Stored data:

Start of Block

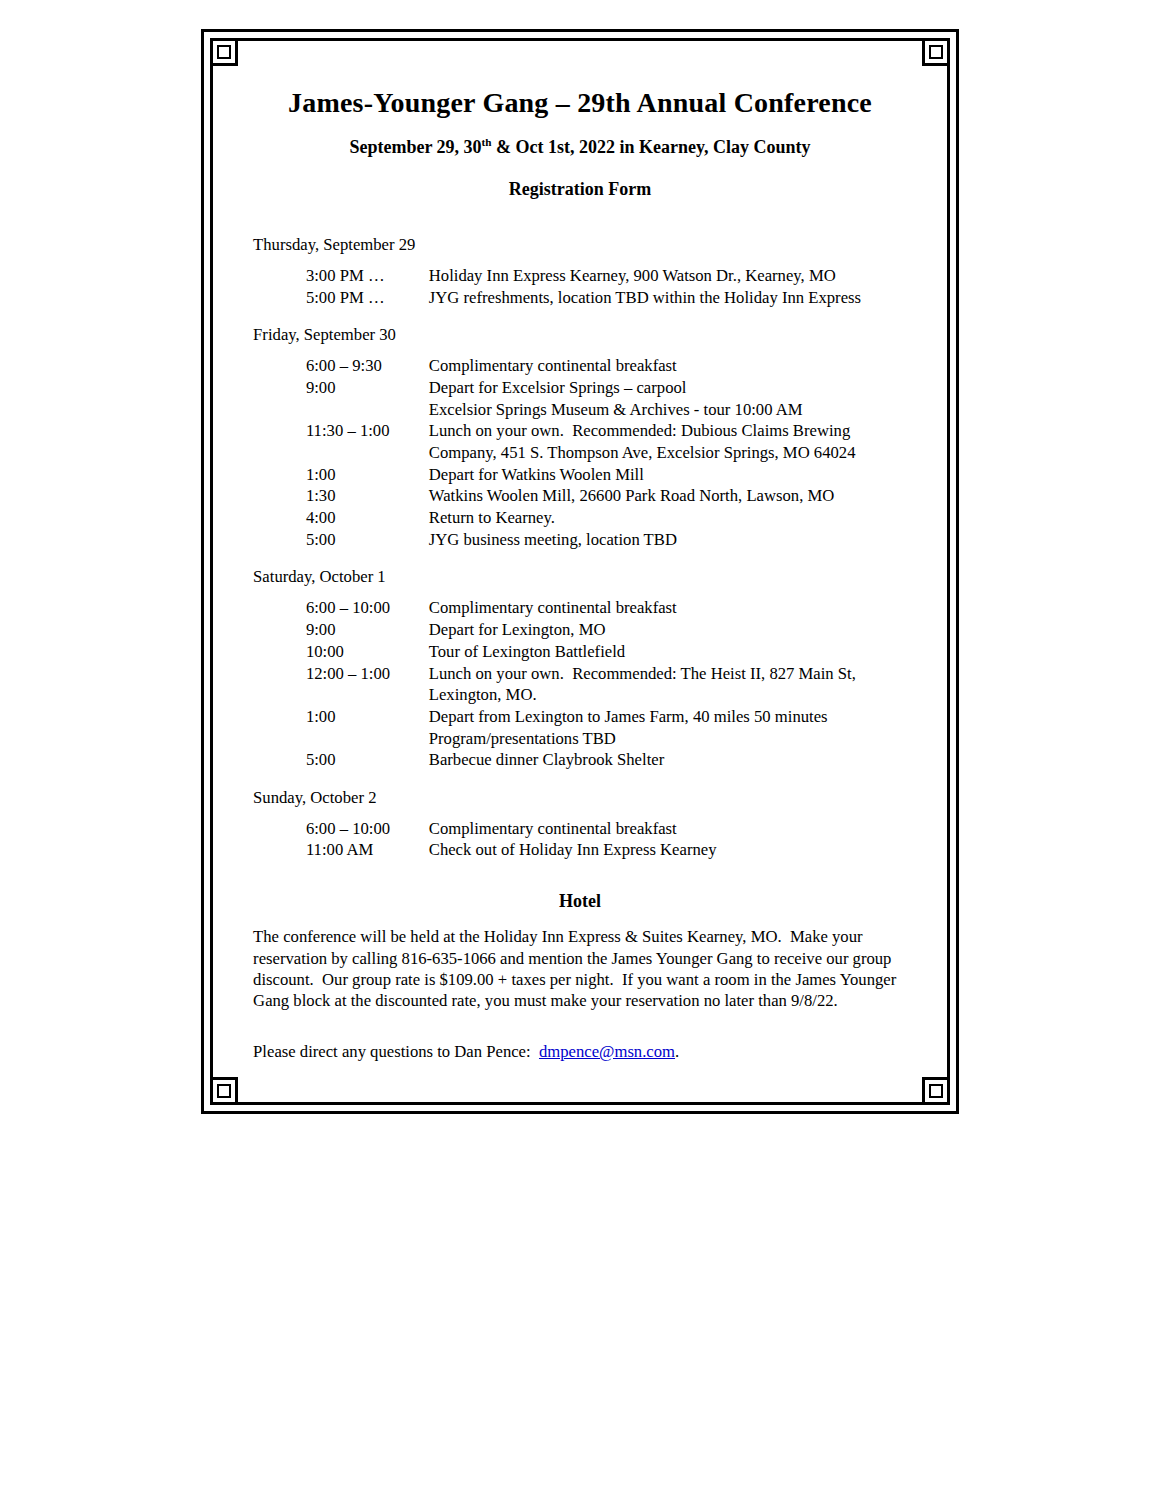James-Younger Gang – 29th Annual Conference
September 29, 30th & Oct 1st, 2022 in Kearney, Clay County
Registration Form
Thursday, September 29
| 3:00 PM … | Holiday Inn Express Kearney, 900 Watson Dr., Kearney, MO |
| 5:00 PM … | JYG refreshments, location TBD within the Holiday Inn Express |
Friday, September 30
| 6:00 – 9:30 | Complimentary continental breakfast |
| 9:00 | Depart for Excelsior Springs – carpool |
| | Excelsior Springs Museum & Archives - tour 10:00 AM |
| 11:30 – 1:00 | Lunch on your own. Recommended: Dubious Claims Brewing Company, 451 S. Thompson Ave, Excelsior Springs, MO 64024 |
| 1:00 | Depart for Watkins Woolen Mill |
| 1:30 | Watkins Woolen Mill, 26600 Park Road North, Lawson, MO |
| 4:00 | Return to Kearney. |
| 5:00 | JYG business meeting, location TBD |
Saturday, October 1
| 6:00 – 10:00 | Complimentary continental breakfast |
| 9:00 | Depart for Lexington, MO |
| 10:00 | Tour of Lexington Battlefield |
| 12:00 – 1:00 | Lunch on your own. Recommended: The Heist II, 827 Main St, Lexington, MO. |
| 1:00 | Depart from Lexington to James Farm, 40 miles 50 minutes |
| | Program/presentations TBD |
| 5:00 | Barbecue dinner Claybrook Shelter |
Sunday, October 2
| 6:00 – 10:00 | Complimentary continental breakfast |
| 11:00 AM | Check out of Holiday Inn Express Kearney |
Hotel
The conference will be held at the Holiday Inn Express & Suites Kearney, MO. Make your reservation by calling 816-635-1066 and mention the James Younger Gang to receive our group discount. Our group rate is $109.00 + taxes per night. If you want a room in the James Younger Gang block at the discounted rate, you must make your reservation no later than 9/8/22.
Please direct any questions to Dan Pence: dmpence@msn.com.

End of Block
Start of Block

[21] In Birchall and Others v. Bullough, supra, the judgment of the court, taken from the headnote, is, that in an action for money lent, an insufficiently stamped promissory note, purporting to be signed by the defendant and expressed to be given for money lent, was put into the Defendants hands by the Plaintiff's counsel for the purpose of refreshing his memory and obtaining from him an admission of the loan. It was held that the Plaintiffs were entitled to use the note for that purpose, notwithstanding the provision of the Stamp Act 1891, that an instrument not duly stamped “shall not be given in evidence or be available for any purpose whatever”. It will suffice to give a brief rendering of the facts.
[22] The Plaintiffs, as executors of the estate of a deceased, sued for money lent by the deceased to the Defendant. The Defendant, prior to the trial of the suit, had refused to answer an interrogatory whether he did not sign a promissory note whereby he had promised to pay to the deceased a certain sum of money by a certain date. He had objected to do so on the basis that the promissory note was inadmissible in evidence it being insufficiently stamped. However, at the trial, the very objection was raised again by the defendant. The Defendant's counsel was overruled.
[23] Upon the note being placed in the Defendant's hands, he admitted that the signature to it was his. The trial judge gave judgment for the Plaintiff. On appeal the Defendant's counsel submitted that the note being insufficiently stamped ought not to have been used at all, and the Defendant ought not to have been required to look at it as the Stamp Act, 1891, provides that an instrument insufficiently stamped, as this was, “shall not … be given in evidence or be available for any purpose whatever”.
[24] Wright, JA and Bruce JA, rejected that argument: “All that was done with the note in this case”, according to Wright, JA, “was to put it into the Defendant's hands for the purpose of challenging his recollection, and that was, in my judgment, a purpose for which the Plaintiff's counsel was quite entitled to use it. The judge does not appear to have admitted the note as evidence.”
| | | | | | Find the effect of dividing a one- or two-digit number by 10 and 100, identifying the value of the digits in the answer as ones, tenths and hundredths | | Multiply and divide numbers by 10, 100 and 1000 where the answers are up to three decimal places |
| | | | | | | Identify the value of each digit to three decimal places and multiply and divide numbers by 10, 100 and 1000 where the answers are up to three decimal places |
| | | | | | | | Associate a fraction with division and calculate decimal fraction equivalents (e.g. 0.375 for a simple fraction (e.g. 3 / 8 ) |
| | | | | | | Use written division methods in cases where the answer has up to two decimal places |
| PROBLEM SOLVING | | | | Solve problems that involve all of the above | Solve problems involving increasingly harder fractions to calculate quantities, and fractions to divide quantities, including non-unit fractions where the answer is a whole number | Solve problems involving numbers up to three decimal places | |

End of Block

Activity
Print, word for word, the lines above that run from the line containing "James-Younger Gang – 29th Annual Conference" to the line containing "Saturday, October 1", both included. Keep the pictures out.

Answer box
James-Younger Gang – 29th Annual Conference
September 29, 30th & Oct 1st, 2022 in Kearney, Clay County
Registration Form
Thursday, September 29
| 3:00 PM … | Holiday Inn Express Kearney, 900 Watson Dr., Kearney, MO |
| 5:00 PM … | JYG refreshments, location TBD within the Holiday Inn Express |
Friday, September 30
| 6:00 – 9:30 | Complimentary continental breakfast |
| 9:00 | Depart for Excelsior Springs – carpool |
| | Excelsior Springs Museum & Archives - tour 10:00 AM |
| 11:30 – 1:00 | Lunch on your own. Recommended: Dubious Claims Brewing Company, 451 S. Thompson Ave, Excelsior Springs, MO 64024 |
| 1:00 | Depart for Watkins Woolen Mill |
| 1:30 | Watkins Woolen Mill, 26600 Park Road North, Lawson, MO |
| 4:00 | Return to Kearney. |
| 5:00 | JYG business meeting, location TBD |
Saturday, October 1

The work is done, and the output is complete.